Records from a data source
────────────────────────────────────────
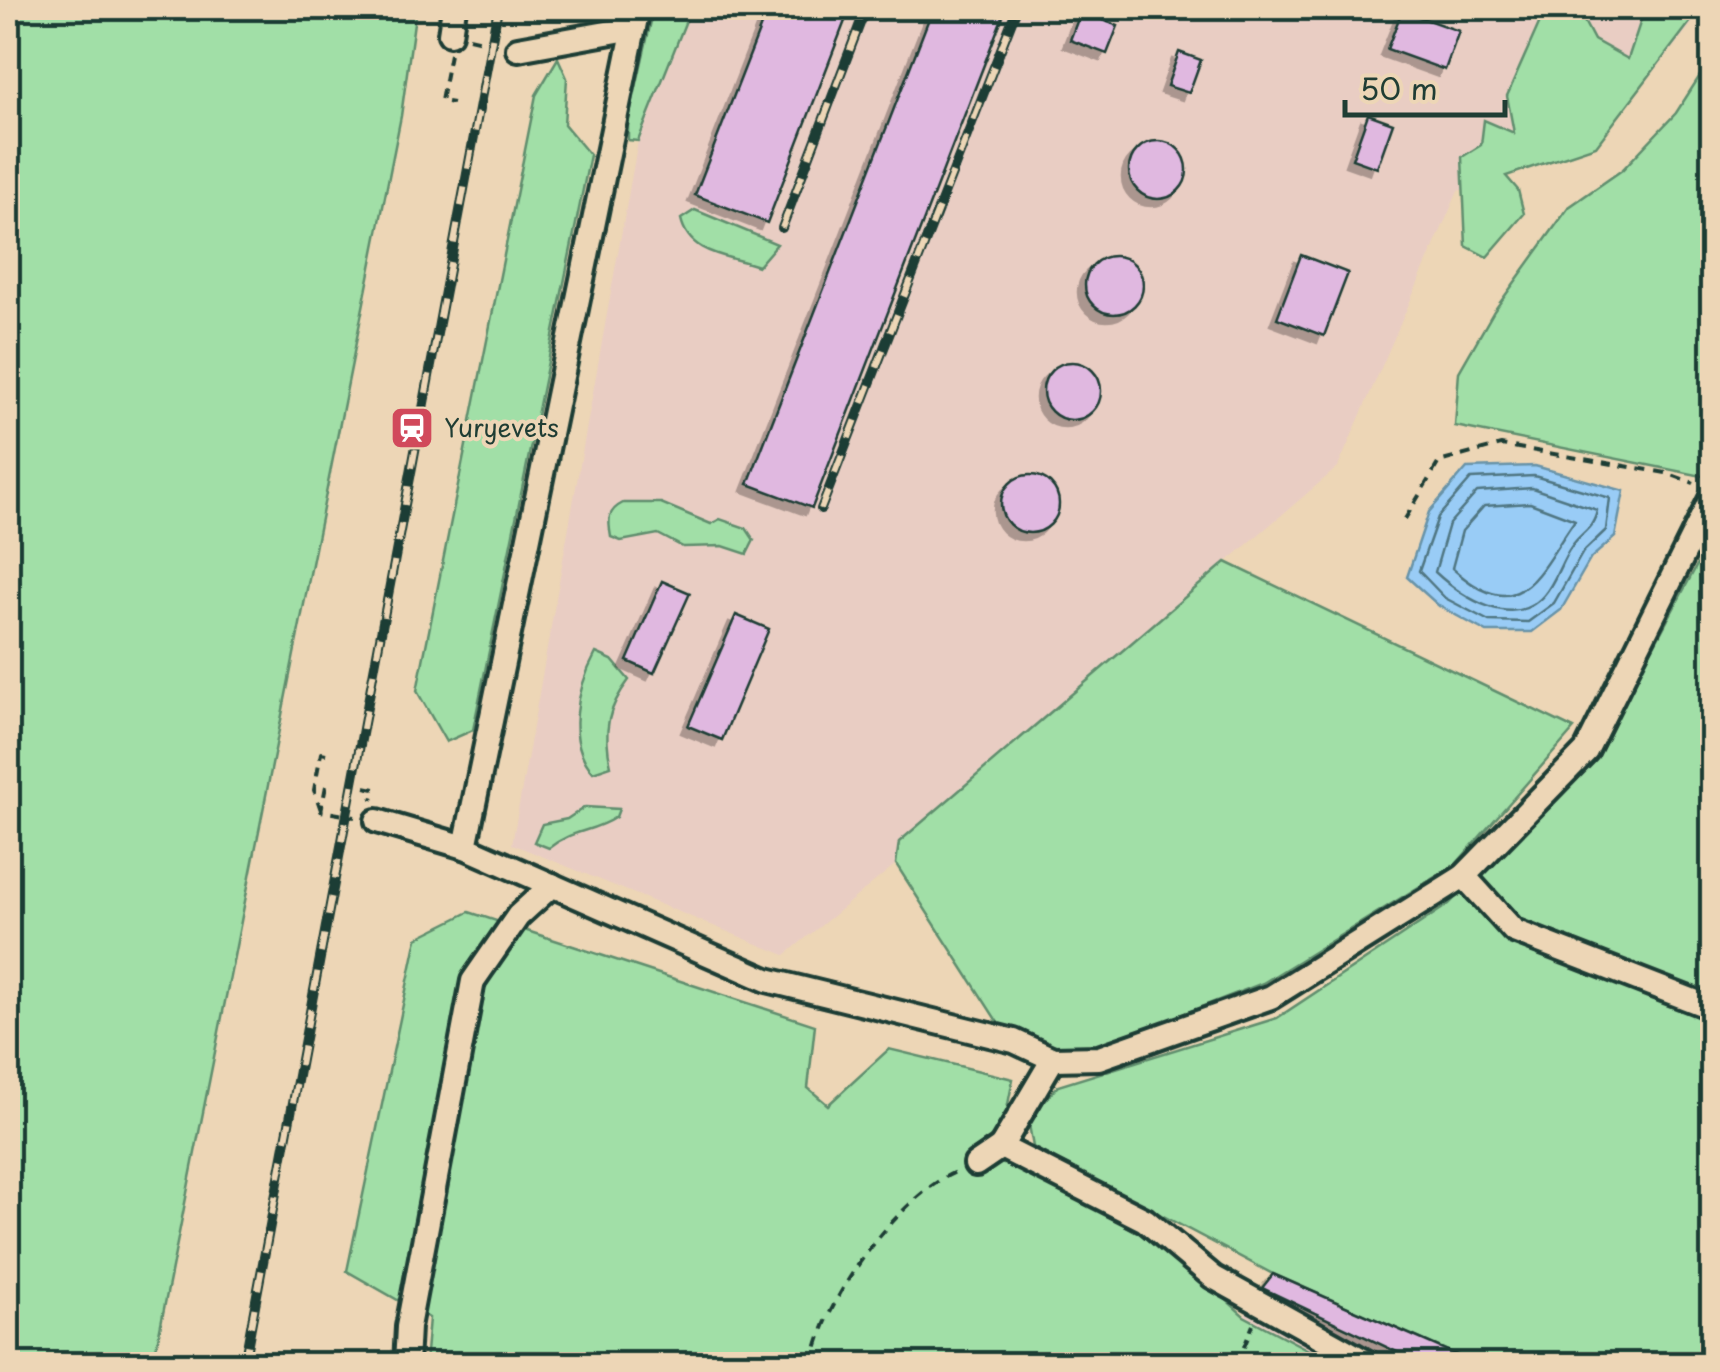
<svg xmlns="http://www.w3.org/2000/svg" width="1720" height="1372" viewBox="0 0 1720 1372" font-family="'Playpen Sans',sans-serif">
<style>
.built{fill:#e9cdc3}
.green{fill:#a1dfa7;stroke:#608e6e;stroke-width:2.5}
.water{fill:#99ccf6;stroke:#6893a8;stroke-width:2.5}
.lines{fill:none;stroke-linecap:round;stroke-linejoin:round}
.shore{stroke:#507682;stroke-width:2.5}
.building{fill:#e0b8e0;stroke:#1f3d34;stroke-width:2.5;filter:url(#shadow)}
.minor-casing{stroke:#1f3d34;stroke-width:30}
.path{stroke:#1f3d34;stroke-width:4;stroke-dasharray:10 8;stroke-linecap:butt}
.minor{stroke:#edd6b6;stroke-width:22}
.rail-casing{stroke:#1f3d34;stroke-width:10}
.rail{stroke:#edd6b6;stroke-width:6;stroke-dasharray:19;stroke-linecap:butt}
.labels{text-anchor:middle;stroke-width:8;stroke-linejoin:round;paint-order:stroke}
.poi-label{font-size:25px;fill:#1f3d34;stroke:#edd6b6;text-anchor:start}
</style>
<defs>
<filter id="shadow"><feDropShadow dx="-7" dy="7" stdDeviation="0" flood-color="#0004"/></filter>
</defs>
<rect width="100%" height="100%" fill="#edd6b6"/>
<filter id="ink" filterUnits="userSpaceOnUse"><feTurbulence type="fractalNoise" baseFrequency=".01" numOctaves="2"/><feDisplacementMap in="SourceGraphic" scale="20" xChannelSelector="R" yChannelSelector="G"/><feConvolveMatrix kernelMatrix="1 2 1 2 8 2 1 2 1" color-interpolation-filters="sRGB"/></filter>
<g filter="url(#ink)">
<!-- built -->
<g class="built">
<path d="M691 8H1691L1694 21 1596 146 1458 191 1338 467 899 841 896 864 785 955 512 844 638 141Z"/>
<path d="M1273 1274 1477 1364H1335L1244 1316Z"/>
</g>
<!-- green -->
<g class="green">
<path d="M8 8H416L401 116 153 1364H8Z"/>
<path d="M654 8H691L638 141 628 140V123Z"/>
<path d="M1546 8H1577L1594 40 1628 59 1645 8H1701L1596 146 1506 176 1518 190 1524 214 1487 257 1466 246 1462 157 1481 145 1484 120 1514 133 1507 96Z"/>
<path d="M1712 57V478L1455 426 1459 372 1494 311 1569 207 1622 170 1676 113Z"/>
<path d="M558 58 567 78 564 124 590 155 473 730 446 742 417 691 536 95Z"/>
<path d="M695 210 777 244 758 266C727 255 689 255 681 219Z"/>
<path d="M623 503H661L711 524 720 519 746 528 754 540 747 554 723 546 683 547 658 534 621 541 611 537C608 520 607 511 623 503Z"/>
<path d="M1712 537V1364H1477L1273 1274 1033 1147 1028 1119 1058 1086 1277 1018 1449 904 1597 752Z"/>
<path d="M1226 562 1574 729 1456 864 1263 983 1093 1049 1052 1047 1002 1029 896 864 899 842Z"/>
<path d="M596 653 612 660 629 680C607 709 603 731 611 766L593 772C565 741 577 688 596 653Z"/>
<path d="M585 807 619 809 616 817C592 833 572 829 549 848L534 842 542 824 567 819Z"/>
<path d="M469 912 815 1025 808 1088 828 1105 889 1049 1013 1079 998 1155 1175 1253 1244 1316 1335 1364H425L429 1318 347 1271 417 938Z"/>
</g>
<!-- water -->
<path class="water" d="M1535 466 1624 491 1615 537 1591 558 1561 610 1532 632H1487L1439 606 1407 577 1429 512 1467 468Z"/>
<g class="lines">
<!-- shore -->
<g class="shore">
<path d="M1534 476 1610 498 1606 530 1583 552 1554 603 1528 622 1489 621 1445 598 1419 571 1438 517 1471 479Z"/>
<path d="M1532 488 1597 510C1594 529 1581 532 1571 547 1561 561 1556 581 1544 595 1513 631 1462 597 1435 572L1449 524 1477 492Z"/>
<path d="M1530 503 1575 520C1538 571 1522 631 1452 568L1462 531 1484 506Z"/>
</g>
</g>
<!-- building -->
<g class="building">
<path d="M768 8H850L767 223 695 195Z"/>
<path d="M933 8H1006L812 508 748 484Z"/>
<path d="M1081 11 1118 26 1107 54 1070 40Z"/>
<path d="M1402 11 1459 31 1445 70 1387 49Z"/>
<path d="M1179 52 1201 60 1189 93 1167 86Z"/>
<path d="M1368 114 1393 123 1377 168 1352 159Z"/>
<circle cx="1158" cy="170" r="29"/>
<path d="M1301 255 1348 273 1324 336 1277 318Z"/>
<circle cx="1114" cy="285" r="29"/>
<circle cx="1072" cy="391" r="29"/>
<circle cx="1030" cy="504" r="29"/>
<path d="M662 581 690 593 654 673 627 661Z"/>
<path d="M736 615 769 629 722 740 688 726Z"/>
<path d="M1273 1274 1477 1364H1422L1262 1288Z"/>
</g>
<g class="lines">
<defs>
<g id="minor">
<path d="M638 8 465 847 767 980 1014 1041 1053 1059 1099 1058 1271 997 1464 876 1586 751 1712 497"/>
<path d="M450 34 454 8"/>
<path d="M518 49 634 28"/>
<path d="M377 821 465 847"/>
<path d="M1464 876 1514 931 1712 1008"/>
<path d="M1053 1059 1001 1147 1145 1220 1213 1277 1370 1364"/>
<path d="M976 1164 1001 1147"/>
<path d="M406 1364 408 1327 473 981 518 916 552 885"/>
</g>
</defs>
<!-- minor casing -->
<use href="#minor" class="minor-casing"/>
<!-- path -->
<g class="path">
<path d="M469 38 499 45"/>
<path d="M450 54 441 101 453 103"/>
<path d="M1405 519 1439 462 1501 445 1666 473 1694 483"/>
<path d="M326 786 321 811 355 817"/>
<path d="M365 787 375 789 372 800"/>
<path d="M321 810 314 790 321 753 331 755"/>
<path d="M813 1364C821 1302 900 1194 958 1171"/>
<path d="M1237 1364 1253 1325"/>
</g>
<!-- minor -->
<use href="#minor" class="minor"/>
<defs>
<g id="rail">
<path d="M1119 14 1122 8"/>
<path d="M782 228 866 8"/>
<path d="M821 509 1017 8"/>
<path d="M244 1364 498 8"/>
</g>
</defs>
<!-- rail casing -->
<use href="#rail" class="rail-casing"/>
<!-- rail -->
<use href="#rail" class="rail"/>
</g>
</g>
<!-- icons -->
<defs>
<symbol id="station-square" viewBox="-11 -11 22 22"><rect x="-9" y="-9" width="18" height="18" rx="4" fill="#d1495b" stroke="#edd6b6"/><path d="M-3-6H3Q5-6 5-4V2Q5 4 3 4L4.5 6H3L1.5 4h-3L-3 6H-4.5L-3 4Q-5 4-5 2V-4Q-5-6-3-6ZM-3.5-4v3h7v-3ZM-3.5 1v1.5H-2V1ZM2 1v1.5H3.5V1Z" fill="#fff"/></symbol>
</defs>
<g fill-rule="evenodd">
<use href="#station-square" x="387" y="403" width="50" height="50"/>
</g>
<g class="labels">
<!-- poi labels -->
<g class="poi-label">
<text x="444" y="437">Yuryevets</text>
</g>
</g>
<!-- margin -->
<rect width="1720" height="1372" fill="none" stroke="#edd6b6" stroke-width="40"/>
<rect x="20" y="20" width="1680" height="1332" fill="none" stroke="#1f3d34" stroke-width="4" filter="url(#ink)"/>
<!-- scale -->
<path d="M1345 100v15h160v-15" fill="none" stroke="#1f3d34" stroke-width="5"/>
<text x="1360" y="100" font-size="30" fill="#1f3d34" stroke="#edd6b6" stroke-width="8" paint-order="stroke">50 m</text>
</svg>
────────────────────────────────────────
* Exercise requirements: The answer should be all lines from the entries above that hold the word "dasharray".

* Expected answer:
.path{stroke:#1f3d34;stroke-width:4;stroke-dasharray:10 8;stroke-linecap:butt}
.rail{stroke:#edd6b6;stroke-width:6;stroke-dasharray:19;stroke-linecap:butt}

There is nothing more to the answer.